How much longer will the stalemate last?
I was younger than my present age, a spitting image of someone who I once was, and I had an unlimited number of pies. I was outside. People, beginning with my wife, came up to me. I would ask, “Do you want a pie?” They’d always reply, “What kind of pie,” and I would answer with a jovial sense, “I can give you any kind of pie that you want. Berry, apple, peach, cherry…I have them all.”
Now for the weird part.
Whenever they agreed to take a pie, I would pull it out to give to them and then say, “Wait. You’re missing something.” This always confused them. I would then go to where two white tubes hung down from the sky and say, “Here, I’ll put it in your pie.” They’d ask, “What are you putting in my pie?” I’d reply, “I’m adding what you need.”
Someone asked, “Where do the white tubes come from?” I looked up in confusion. They seemed to come from the sky. Then, though, looking around, I discovered the tubes were attached to a black wheel. The wheel hung in the sky and was really just a flat black disc hanging vertically in the sky about five feet off the ground. Further, I had several sets of them. The wheels alternated between having two white sets of tubes and two black sets of tubes. I went to different wheels to put things in the pies to give people.

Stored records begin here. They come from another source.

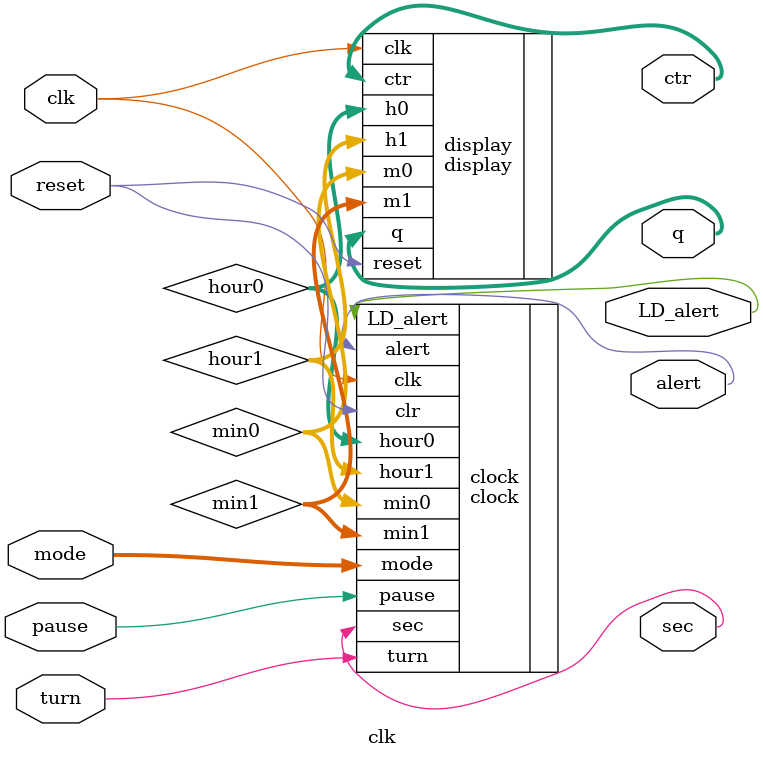
<source format=v>
module clk(clk,
       reset,
       mode,
       turn,
       pause,
       q,
       ctr,
       sec,
       alert,
       LD_alert
             );

input   clk;
input   reset;
input   [1:0]mode;
input   turn;
input   pause;


output  [6:0]q;
output  sec;
output  alert;
output  LD_alert;
output  [3:0]ctr;

wire     [3:0]min1; 
wire     [3:0]min0; 
wire     [3:0]hour1;
wire     [3:0]hour0;
wire     [3:0]ctr;

wire      [6:0]q;
wire      sec;
wire      alert;
wire      LD_alert;



clock  clock(.clk(clk),.clr(reset),.mode(mode),.turn(turn),.pause(pause),.min0(min0),.min1(min1),.hour0(hour0),.hour1(hour1),.sec(sec),.alert(alert),.LD_alert(LD_alert));
display  display(.h1(hour1),.h0(hour0),.m1(min1),.m0(min0),.clk(clk),.reset(reset),.q(q),.ctr(ctr));


endmodule
</source>
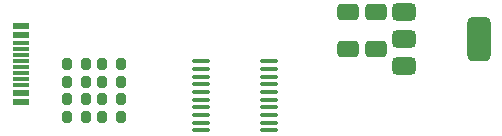
<source format=gtp>
G04 #@! TF.GenerationSoftware,KiCad,Pcbnew,9.0.3*
G04 #@! TF.CreationDate,2025-08-03T15:22:30-04:00*
G04 #@! TF.ProjectId,CH32V003F4P6,43483332-5630-4303-9346-3450362e6b69,rev?*
G04 #@! TF.SameCoordinates,Original*
G04 #@! TF.FileFunction,Paste,Top*
G04 #@! TF.FilePolarity,Positive*
%FSLAX46Y46*%
G04 Gerber Fmt 4.6, Leading zero omitted, Abs format (unit mm)*
G04 Created by KiCad (PCBNEW 9.0.3) date 2025-08-03 15:22:30*
%MOMM*%
%LPD*%
G01*
G04 APERTURE LIST*
G04 Aperture macros list*
%AMRoundRect*
0 Rectangle with rounded corners*
0 $1 Rounding radius*
0 $2 $3 $4 $5 $6 $7 $8 $9 X,Y pos of 4 corners*
0 Add a 4 corners polygon primitive as box body*
4,1,4,$2,$3,$4,$5,$6,$7,$8,$9,$2,$3,0*
0 Add four circle primitives for the rounded corners*
1,1,$1+$1,$2,$3*
1,1,$1+$1,$4,$5*
1,1,$1+$1,$6,$7*
1,1,$1+$1,$8,$9*
0 Add four rect primitives between the rounded corners*
20,1,$1+$1,$2,$3,$4,$5,0*
20,1,$1+$1,$4,$5,$6,$7,0*
20,1,$1+$1,$6,$7,$8,$9,0*
20,1,$1+$1,$8,$9,$2,$3,0*%
G04 Aperture macros list end*
%ADD10RoundRect,0.250000X0.650000X-0.412500X0.650000X0.412500X-0.650000X0.412500X-0.650000X-0.412500X0*%
%ADD11R,1.450000X0.600000*%
%ADD12R,1.450000X0.300000*%
%ADD13RoundRect,0.200000X-0.200000X-0.275000X0.200000X-0.275000X0.200000X0.275000X-0.200000X0.275000X0*%
%ADD14RoundRect,0.200000X0.200000X0.275000X-0.200000X0.275000X-0.200000X-0.275000X0.200000X-0.275000X0*%
%ADD15RoundRect,0.100000X-0.637500X-0.100000X0.637500X-0.100000X0.637500X0.100000X-0.637500X0.100000X0*%
%ADD16RoundRect,0.375000X-0.625000X-0.375000X0.625000X-0.375000X0.625000X0.375000X-0.625000X0.375000X0*%
%ADD17RoundRect,0.500000X-0.500000X-1.400000X0.500000X-1.400000X0.500000X1.400000X-0.500000X1.400000X0*%
G04 APERTURE END LIST*
D10*
X165000000Y-118625000D03*
X165000000Y-115500000D03*
D11*
X134945000Y-116650000D03*
X134945000Y-117450000D03*
D12*
X134945000Y-118650000D03*
X134945000Y-119650000D03*
X134945000Y-120150000D03*
X134945000Y-121150000D03*
D11*
X134945000Y-122350000D03*
X134945000Y-123150000D03*
X134945000Y-123150000D03*
X134945000Y-122350000D03*
D12*
X134945000Y-121650000D03*
X134945000Y-120650000D03*
X134945000Y-119150000D03*
X134945000Y-118150000D03*
D11*
X134945000Y-117450000D03*
X134945000Y-116650000D03*
D10*
X162700000Y-118625000D03*
X162700000Y-115500000D03*
D13*
X141831067Y-119905903D03*
X143481067Y-119905903D03*
D14*
X140500000Y-121394376D03*
X138850000Y-121394376D03*
D13*
X141831067Y-121403935D03*
X143481067Y-121403935D03*
D15*
X150237500Y-119675000D03*
X150237500Y-120325000D03*
X150237500Y-120975000D03*
X150237500Y-121625000D03*
X150237500Y-122275000D03*
X150237500Y-122925000D03*
X150237500Y-123575000D03*
X150237500Y-124225000D03*
X150237500Y-124875000D03*
X150237500Y-125525000D03*
X155962500Y-125525000D03*
X155962500Y-124875000D03*
X155962500Y-124225000D03*
X155962500Y-123575000D03*
X155962500Y-122925000D03*
X155962500Y-122275000D03*
X155962500Y-121625000D03*
X155962500Y-120975000D03*
X155962500Y-120325000D03*
X155962500Y-119675000D03*
D14*
X140500000Y-122897187D03*
X138850000Y-122897187D03*
D16*
X167450000Y-115500000D03*
X167450000Y-117800000D03*
D17*
X173750000Y-117800000D03*
D16*
X167450000Y-120100000D03*
D13*
X141831067Y-124399999D03*
X143481067Y-124399999D03*
X141831067Y-122901967D03*
X143481067Y-122901967D03*
X138850000Y-124399998D03*
X140500000Y-124399998D03*
X138850000Y-119891565D03*
X140500000Y-119891565D03*
M02*

</source>
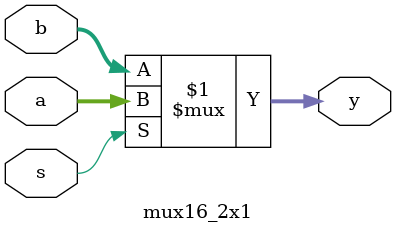
<source format=v>
module mux16_2x1(a, b, s, y);
	input 	[15:0] a;
	input 	[15:0] b;
	input 	s;

	output [15:0]y;

	assign y = s? a : b;
endmodule

</source>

My sisters came along and asked what I was doing. After explaining, I said, “I’m glad you’re here. You can help because demand is growing.” Then, looking across the rolling green hills, I saw throngs of people coming from every direction. That really pleased me. I wanted everyone to have one of my pies.
My sister asked, “How do you know what to put in them?” I said, “You can just look at them and see.”
She replied, “I can’t do it. I don’t see anything.”
I answered, “Yes, you can. You can learn. Keep trying. It’ll come.”
Dream end.
I was invited to participate in a picnic with a number of families. It wasn’t a large gathering, perhaps thirty people. Adults and children, both sexes, very casual, being conducted at a tall apartment building where the all lived. I was invited specifically to answer questions about prophecies. In the dream, I thought nothing of it and felt quite prepared to answer questions and explain prophecies.
First, though, we ate. Mountains of food – BBQ chicken and ribs, salads including potato salad, corn on the cob, burgers and hot dogs, along with plenty to drink. The food was great and I ate my share, though I was warned to save room for dessert. A presentation by a couple people followed. Then, I was asked to explain why what they’d prophesized in the presentation was wrong. Before I could speak, though, dessert was called for. Everyone walked and milled about, finding themselves a piece of pie or cake. Several men approached me and asked if they could quiz me on some other prophecies because they’d heard me speak before. Sure, no problem, I said. But before that could take place, they were interrupted by their children and the little meeting broke up.
I waited to answer questions but everyone went down to play whiffle ball in the backyard. Adults and children were playing. It was a crowded, narrow green field with a white split rail fence to one side. They talked me into playing. The rule is, you were at bat until you hit the ball into the field of play. I was first up and hit the first pitch, a long line drive that only managed to be a single. Getting to first base, I laid down while the next person took his swings. He finally got a hit but I wasn’t paying attention by then. I finally managed to leap up to run but instead said, “Know what? This just proves that I shouldn’t be playing. I’m sorry.” I walked off then, going back upstairs.